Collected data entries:
· · · · ·

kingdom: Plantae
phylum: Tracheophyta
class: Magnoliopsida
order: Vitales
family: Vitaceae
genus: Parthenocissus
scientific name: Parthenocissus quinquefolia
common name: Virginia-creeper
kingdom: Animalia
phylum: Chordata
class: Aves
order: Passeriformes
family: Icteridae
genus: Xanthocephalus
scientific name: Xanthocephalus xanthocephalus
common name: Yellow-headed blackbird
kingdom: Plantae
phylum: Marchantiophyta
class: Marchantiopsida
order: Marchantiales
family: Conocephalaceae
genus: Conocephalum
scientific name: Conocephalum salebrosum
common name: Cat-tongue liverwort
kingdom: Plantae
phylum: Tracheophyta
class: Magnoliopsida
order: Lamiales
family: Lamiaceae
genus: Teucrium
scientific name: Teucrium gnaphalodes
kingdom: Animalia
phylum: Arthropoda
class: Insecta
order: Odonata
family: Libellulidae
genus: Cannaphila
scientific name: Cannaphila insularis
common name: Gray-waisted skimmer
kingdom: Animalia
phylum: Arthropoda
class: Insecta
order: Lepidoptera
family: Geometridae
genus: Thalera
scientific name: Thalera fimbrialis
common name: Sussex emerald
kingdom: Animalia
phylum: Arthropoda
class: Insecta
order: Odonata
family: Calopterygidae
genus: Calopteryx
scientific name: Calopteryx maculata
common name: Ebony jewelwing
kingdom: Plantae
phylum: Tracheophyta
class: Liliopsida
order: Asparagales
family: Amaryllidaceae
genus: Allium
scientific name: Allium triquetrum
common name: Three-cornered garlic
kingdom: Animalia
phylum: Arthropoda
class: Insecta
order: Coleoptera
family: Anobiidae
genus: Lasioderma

· · · · ·

- STATED EXERCISE -
Recast the data between the lines holding "genus: Calopteryx" and "family: Anobiidae", inclusive, as a two-column CSV with the headers field and value. Give one row per line, put each field in quotation marks, and replace any line breaks with spaces.

- COMPLETED EXERCISE -
field,value
"genus:","Calopteryx"
"scientific name:","Calopteryx maculata"
"common name:","Ebony jewelwing"
"kingdom:","Plantae"
"phylum:","Tracheophyta"
"class:","Liliopsida"
"order:","Asparagales"
"family:","Amaryllidaceae"
"genus:","Allium"
"scientific name:","Allium triquetrum"
"common name:","Three-cornered garlic"
"kingdom:","Animalia"
"phylum:","Arthropoda"
"class:","Insecta"
"order:","Coleoptera"
"family:","Anobiidae"